Dan Salinger, a family caregiver from California, brings the perspective of an adult child caring for a parent in their 90s.

“I take care of my dad, who is 93 years old,” he said. “I was a caregiver long before I knew I was a caregiver.”

His father’s decline now requires complete support. “We help him with the bathroom, with showers, eating, getting out of bed, going to bed. Every single need now requires someone to be there.”

Salinger didn’t sugarcoat the challenge: “It is extremely difficult,” he said. “The financial pressure, the isolation, and the need for breaks are very real.”

But he also shares how caregiving transformed him for the better.

“Caregiving is the most difficult thing I’ve ever undertaken, but it’s also one of the most rewarding,” he said. “I am a better person. I am more empathetic.”

His advice is simple and honest: “Don’t be afraid to take on caregiving. It is tough, but it is doable.”

“None of us can thrive in isolation”

Paul Dunaway, Director of the Sonoma County Adult and Aging Division, oversees a major system of support programs for older adults and family caregivers.

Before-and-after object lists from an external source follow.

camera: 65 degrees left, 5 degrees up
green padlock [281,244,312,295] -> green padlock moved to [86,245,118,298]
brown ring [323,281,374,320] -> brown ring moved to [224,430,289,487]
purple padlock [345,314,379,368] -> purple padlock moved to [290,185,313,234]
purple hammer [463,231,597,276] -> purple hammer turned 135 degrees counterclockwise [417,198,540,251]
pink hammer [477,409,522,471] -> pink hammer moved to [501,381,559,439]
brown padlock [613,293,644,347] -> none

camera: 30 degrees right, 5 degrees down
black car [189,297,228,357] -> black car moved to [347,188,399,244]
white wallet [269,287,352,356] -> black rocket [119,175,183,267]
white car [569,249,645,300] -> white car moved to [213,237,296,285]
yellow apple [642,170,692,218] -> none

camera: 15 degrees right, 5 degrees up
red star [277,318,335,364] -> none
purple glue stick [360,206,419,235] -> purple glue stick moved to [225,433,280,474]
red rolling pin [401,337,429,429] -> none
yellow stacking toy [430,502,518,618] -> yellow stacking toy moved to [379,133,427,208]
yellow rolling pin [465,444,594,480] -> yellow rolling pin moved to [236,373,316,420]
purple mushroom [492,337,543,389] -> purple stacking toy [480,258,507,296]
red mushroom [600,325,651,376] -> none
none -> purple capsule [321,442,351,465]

He says the country must do more to meet caregivers where they are.

“If I had to pick one war cry, it’s the need to recognize and deliver on the needs of caregivers,” Dunaway said. “Caregiving is intensely personal and profoundly shared. It can be deeply isolating. None of us can thrive in isolation.”

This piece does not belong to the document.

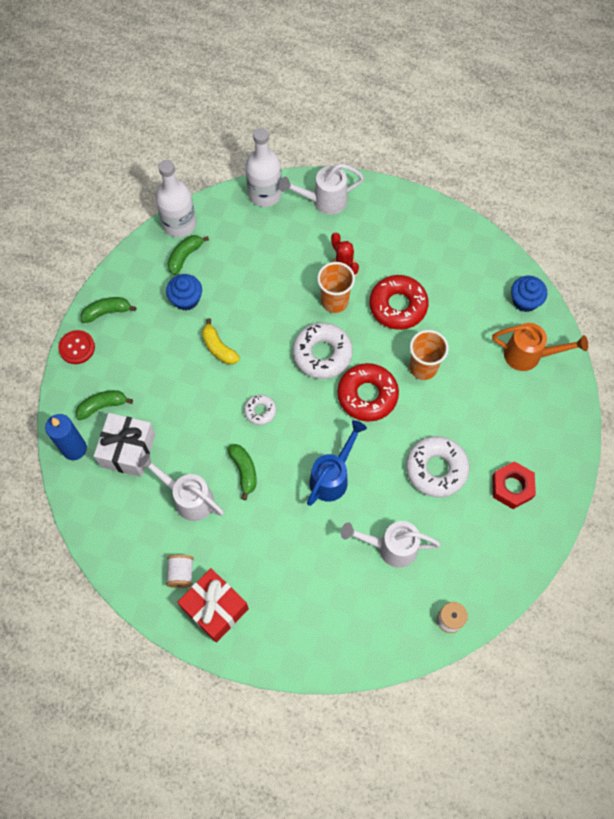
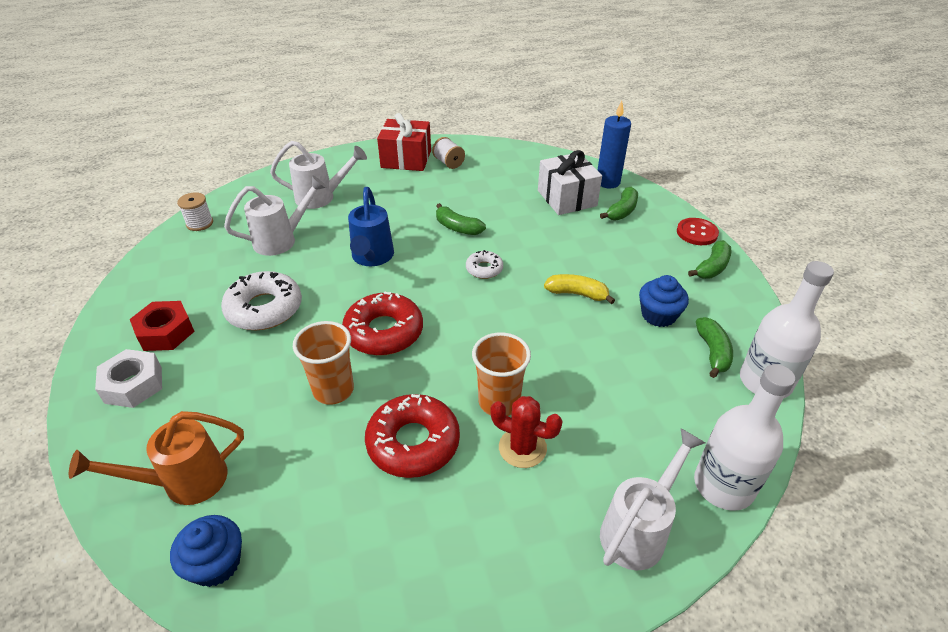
camera: 145 degrees right, 25 degrees down
white watering can [138,453,224,521] -> white watering can moved to [270,141,367,209]
white donut [293,322,353,379] -> none
none -> white nut [95,349,162,408]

Dunaway explained that local Area Agencies on Aging (AAAs) provide hands-on help like respite care, support groups, dementia training, counseling, and emergency preparedness programs.

“Whatever role you play as a caregiver, there’s a community of care for you,” he said.

His biggest message to others in this position: stop believing you must do everything alone. “We have prioritized independence entirely too much,” he said. “The word should be interdependence — aging in place, together.”

“We are seeing caregiving lasting 10 years or more”

Dr. Donna Benton, Director of the USC Family Caregiver Support Center and the Los Angeles Caregiver Resource Center, has spent decades studying the changing landscape of caregiving.

“With the aging population, we are seeing caregiving lasting 10 years or more,” Benton said. Families are now responsible for “tasks like changing needles and doing pain management, which scares many families.”

She explained a major trend reshaping family care: hospital-level care shifting into homes. “Things that used to be done in hospitals are now part of the trend called hospital at home,” she said.

But Benton emphasized that families continue caregiving for the same core reason: love and dignity. “We provide care because we want dignity and respect for the person we’re caring for,” she said.

Her advice: act early, before crisis hits. “Advocate for yourself and your family. Caregiving is a family affair. Start early.”

Women deserve support — not silence

From managing households and raising children to leaving careers and caring for aging parents, women remain the invisible backbone of America’s long-term care system.

As Valencia puts it plainly, “Caregiving is hard, but not impossible.”
And with resources, information, and community — women don’t have to do it alone.